A suburban Chicago school postponed two men’s basketball games after five players went to a hospital after a rigorous workout.

Concordia University Chicago in River Forest has also temporarily suspended coach Steve Kollar, school spokesman Eric Matanyi said.

The last player was released from a hospital on Saturday, he said. CBSChicago identified that player like Jacob Collicott.

“It’s been a long few days,” said Jacob’s father, Ryan Collicott CBSChicago Saturday. “He was, I guess, dehydrated. Also, the muscles broke down and got into his bloodstream, I guess.”

Matanyi told the Associated Press that “the length of hospital stays varied from several hours to several days.”

Athletic director Pete Gnan sent a letter to parents Thursday explaining what happened after a late December trip to California, where the team played two games. He said the team underwent a “special high-intensity circuit training at the collegiate level” on December 31.

Circuit training generally refers to moving through exercise stations with little time for breaks.

Five players were hospitalized between Monday and Wednesday, Gnan said.

He told parents he learned several players missed a curfew during the California trip.

“It has been suggested by some that the intensity and difficulty of Saturday’s practice was a direct consequence of the curfew violation earlier in the week… The university continues to look into the matter and is also working to determine any factors that contributed to student hospitalizations,” said Roughly.

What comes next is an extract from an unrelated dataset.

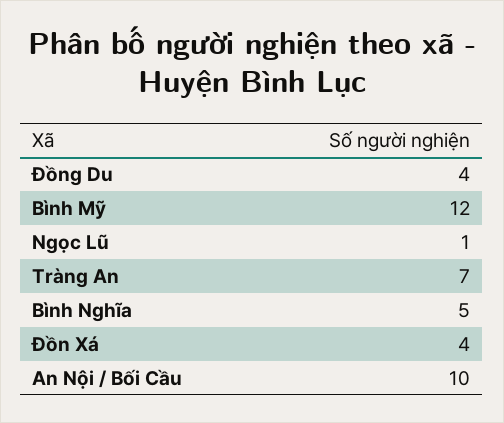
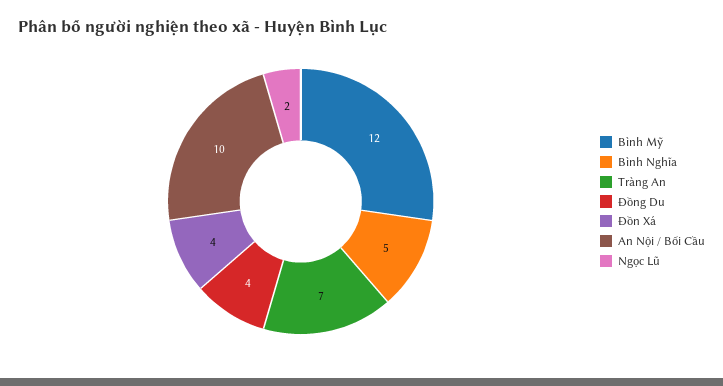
Ngọc Lũ: 1 -> 2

A person familiar with the situation told CBS Chicago that players may have suffered from conditions such as lactic acidosis and rhabdomyolysis, the latter of which the US Centers for Disease Control and Prevention said can be caused by “physical exertion or overuse.”

Rhabdomyolysis, which can damage the heart and kidneys, occurs when damaged muscle tissue releases proteins and electrolytes into the blood, according to the CDC.

“Usually you see this kind of thing in the marathoners, the football players, kind of endurance athletes,” Dr. Christopher Hicks with Northwestern Medicine told CBS Chicago.

Gnan said Concordia has “zero tolerance for harassment or retaliation of any kind.”

The Division III Cougars, who are 8-2, postponed games scheduled for Saturday and last Tuesday.

All of this comes after Buffalo Bills safety Damar Hamlin LEDs a cardiac arrest on the field during a Monday Night Football game against the Cincinnati Bengals. Hamlin was administered CPR on the field by medical personnel before being loaded into an ambulance and rushed to the intensive care unit of a Cincinnati hospital, where he was sedated for several days. The Bills on Friday said he has shown significant improvement. A breathing tube was removed and he can now breathe on his own and speak.